§ Work request
Quote all of the data exactly as given. Skip every picture it contains.

§ Given data
*****
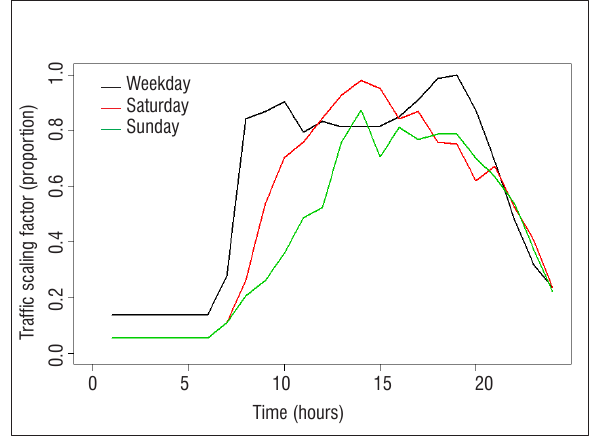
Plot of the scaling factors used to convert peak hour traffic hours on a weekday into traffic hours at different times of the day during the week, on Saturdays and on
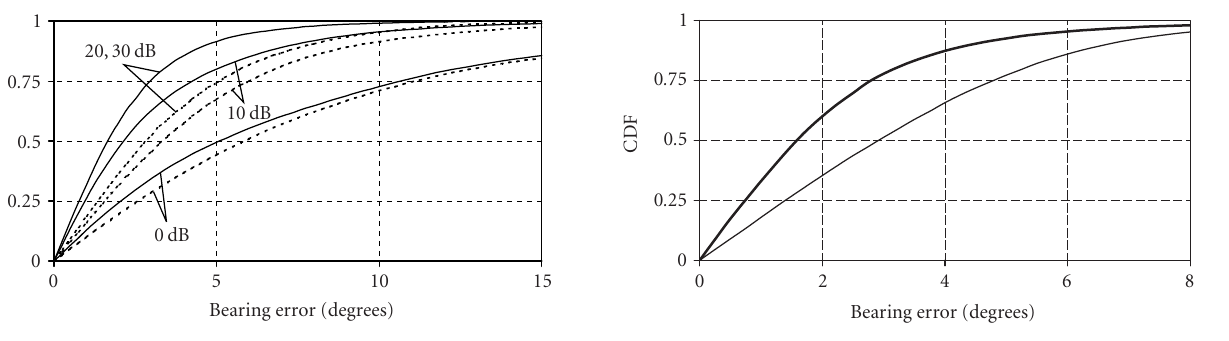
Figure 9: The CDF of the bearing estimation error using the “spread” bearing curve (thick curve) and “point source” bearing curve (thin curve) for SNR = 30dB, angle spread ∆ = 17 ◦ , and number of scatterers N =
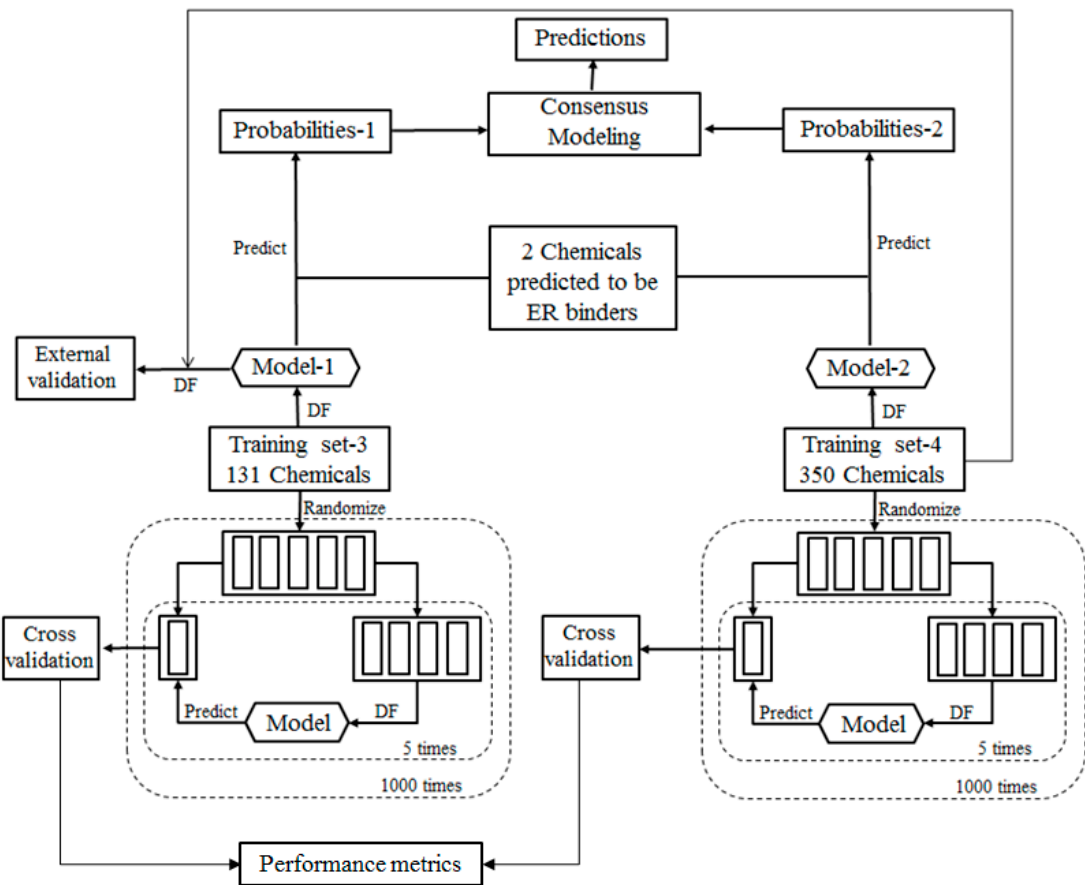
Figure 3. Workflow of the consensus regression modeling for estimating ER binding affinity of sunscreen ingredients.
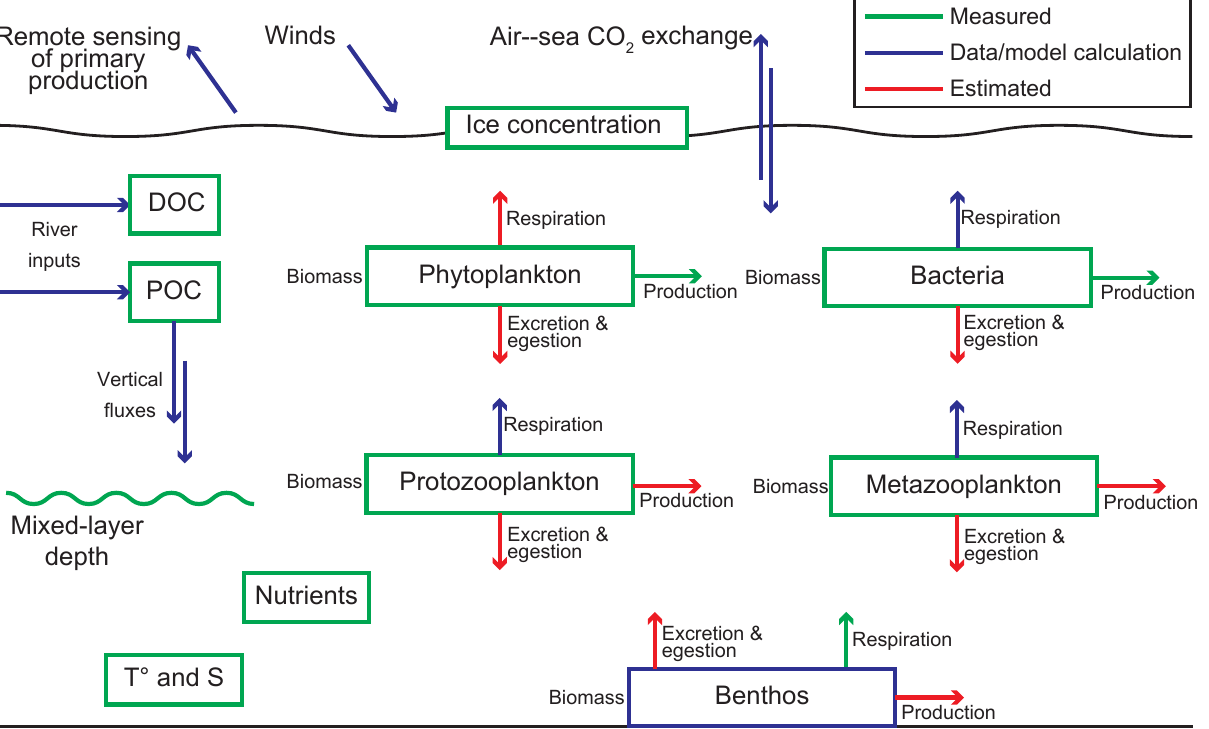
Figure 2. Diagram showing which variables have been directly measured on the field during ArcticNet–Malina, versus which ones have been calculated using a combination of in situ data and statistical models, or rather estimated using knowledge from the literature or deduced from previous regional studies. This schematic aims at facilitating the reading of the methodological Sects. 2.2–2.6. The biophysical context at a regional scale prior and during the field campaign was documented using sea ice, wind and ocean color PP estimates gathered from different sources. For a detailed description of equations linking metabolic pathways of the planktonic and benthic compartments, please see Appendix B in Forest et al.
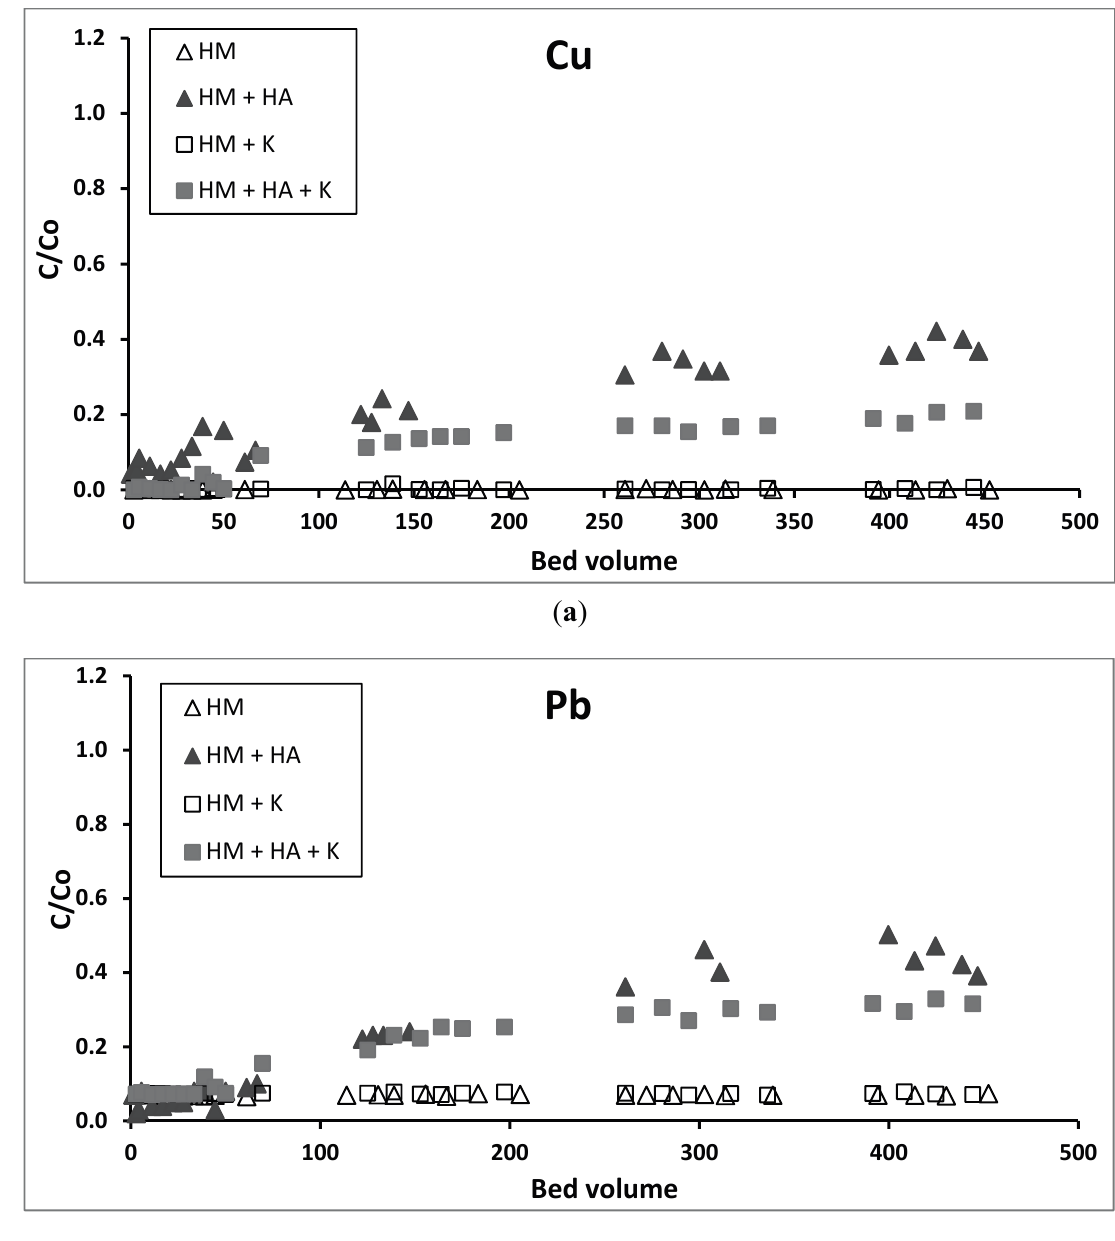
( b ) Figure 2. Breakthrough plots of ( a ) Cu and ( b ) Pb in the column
*****
§ Output of the task
Plot of the scaling factors used to convert peak hour traffic hours on a weekday into traffic hours at different times of the day during the week, on Saturdays and on
Figure 9: The CDF of the bearing estimation error using the “spread” bearing curve (thick curve) and “point source” bearing curve (thin curve) for SNR = 30dB, angle spread ∆ = 17 ◦ , and number of scatterers N =
Figure 3. Workflow of the consensus regression modeling for estimating ER binding affinity of sunscreen ingredients.
Figure 2. Diagram showing which variables have been directly measured on the field during ArcticNet–Malina, versus which ones have been calculated using a combination of in situ data and statistical models, or rather estimated using knowledge from the literature or deduced from previous regional studies. This schematic aims at facilitating the reading of the methodological Sects. 2.2–2.6. The biophysical context at a regional scale prior and during the field campaign was documented using sea ice, wind and ocean color PP estimates gathered from different sources. For a detailed description of equations linking metabolic pathways of the planktonic and benthic compartments, please see Appendix B in Forest et al.
( b ) Figure 2. Breakthrough plots of ( a ) Cu and ( b ) Pb in the column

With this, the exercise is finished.